В этом трудном восхождении высоко в горах Памира произошел взволновавший нас всех несчастный случай. Мы пообедали, забрались в палатки отдохнуть, шутили, пели, веселились, и вдруг кто-то говорит:

— Ребята, где Коля Матвеевич?

Хватились, а Матвеевича нет. Кругом белый ослепительный снег, уйти здесь незамеченным человек никуда не может. И тут из-под земли доносится слабый голос:

— Ой!

Стали искать трещину. Ее засыпало снегом…

— Держись, Коля! — кричим провалившемуся в расщелину Матвеевичу.
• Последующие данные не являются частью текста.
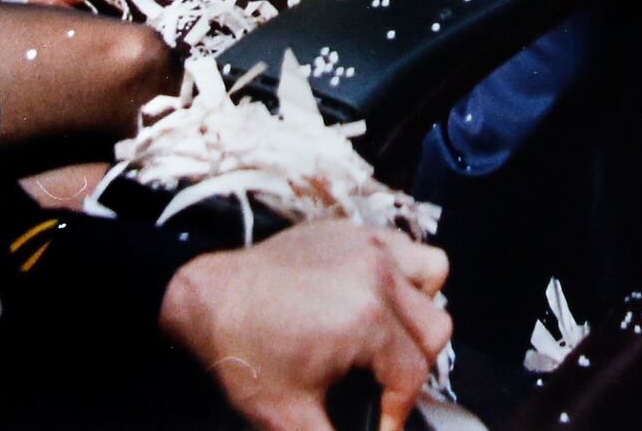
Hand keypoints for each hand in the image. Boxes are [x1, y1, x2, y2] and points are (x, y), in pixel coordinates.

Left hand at [158, 221, 451, 430]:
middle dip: (413, 368)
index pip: (413, 375)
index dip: (398, 411)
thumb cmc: (244, 352)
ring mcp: (368, 245)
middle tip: (384, 388)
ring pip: (432, 277)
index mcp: (365, 320)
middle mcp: (377, 275)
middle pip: (434, 329)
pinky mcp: (354, 230)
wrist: (206, 298)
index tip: (381, 424)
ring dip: (420, 312)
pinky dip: (406, 273)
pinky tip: (379, 298)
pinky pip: (405, 246)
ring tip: (390, 336)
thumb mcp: (289, 415)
А он лишь стонет там. Спустили веревку. Проходит минута, вторая, наконец: «Тащите!» Бедный парень. Мы так и не смогли измерить глубину щели. Бросали в нее комья снега и не слышали, как они ударяются о дно.

Потом выяснилось, что Николай, падая, зацепился одеждой за ледяной выступ, и это спасло его. Парень сломал ногу, получил тяжелые ушибы… Он был на волоске от смерти, но, не потеряв самообладания, сумел своей же веревкой привязать себя к ледяному выступу. И так висел над пропастью, пока мы не пришли на помощь. Когда его вытащили из трещины, он был без сознания. Привели в чувство. Укутали в спальный мешок и на руках понесли в базовый лагерь…

Несмотря на подстерегавшие нас опасности, мы продолжали тренировку. После несчастного случая с Колей Матвеевичем стали страховаться, соединившись друг с другом одной веревкой. И даже на привалах не отвязывались..

Когда спустились в лагерь, нам казалось, что мы возвратились в родной дом. Уставшие до полного изнеможения сразу же повалились спать».